Ten common languages are each given their own color (see the legend in the bottom right of the map), while the remainder of the 65 languages translated by GDELT are displayed in dark grey.  Note that locations with large amounts of coverage across many languages may not always be in precise chronological ordering and ordering is dependent on when GDELT discovered the article, which may not be precisely when it was published.  However, in the general case a location with appears primarily with one color is indicative of a location that is primarily focused on by that language over others.  It is important to note that this map is generated entirely by computer algorithms that are attempting to process a large cross-section of the entire world's journalistic output in realtime, including the world's largest deployments of streaming machine translation and multilingual geocoding of the news.  Operating at this scale pushes to the very edge of the current state of the art and means that there will always be a degree of error in this map, but overall the map should reflect a reasonably accurate snapshot of linguistic geography of the world's news media.

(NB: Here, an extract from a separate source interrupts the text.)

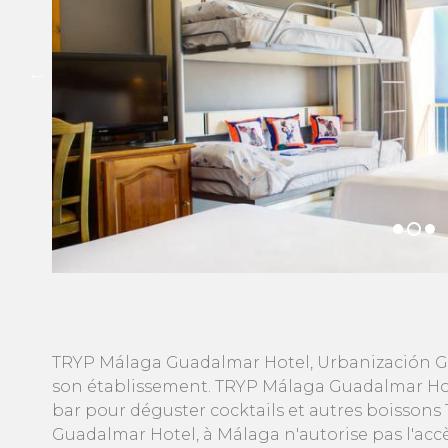
TRYP Málaga Guadalmar Hotel, Urbanización Gu
son établissement. TRYP Málaga Guadalmar Hot
bar pour déguster cocktails et autres boissons
Guadalmar Hotel, à Málaga n'autorise pas l'ac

The map below is updated every hour and reflects approximately the last 12-24 hours in 15 minute increments (the goal is 24 hours, but that can be reduced down to the last 12 hours if the total database size powering the map grows too large).  The map is most exciting when you zoom into it.  Try zooming into Europe and watch the waves of coverage.  Look for locations that stay largely the same color versus those that are constantly changing color (attracting attention from across the world's languages).  Look for countries or corners of countries with very different languages from those around them (hint: look for Portuguese coverage of Angola or French coverage of Burkina Faso).    To make it easier to see the map, try clicking on the small button at top right that has the diagonal arrows – this will open the map full screen on your computer.  It can be quite mesmerizing to watch the map – it almost looks like a night sky with twinkling stars, sudden bursts of color, and waves of coverage.  Enjoy!

(NOTE: this map contains a large amount of data and may take a few seconds to load.  When zooming or panning, on occasion the map may suddenly go blank – if this happens, refresh your browser to reload the page and the map should return to normal.)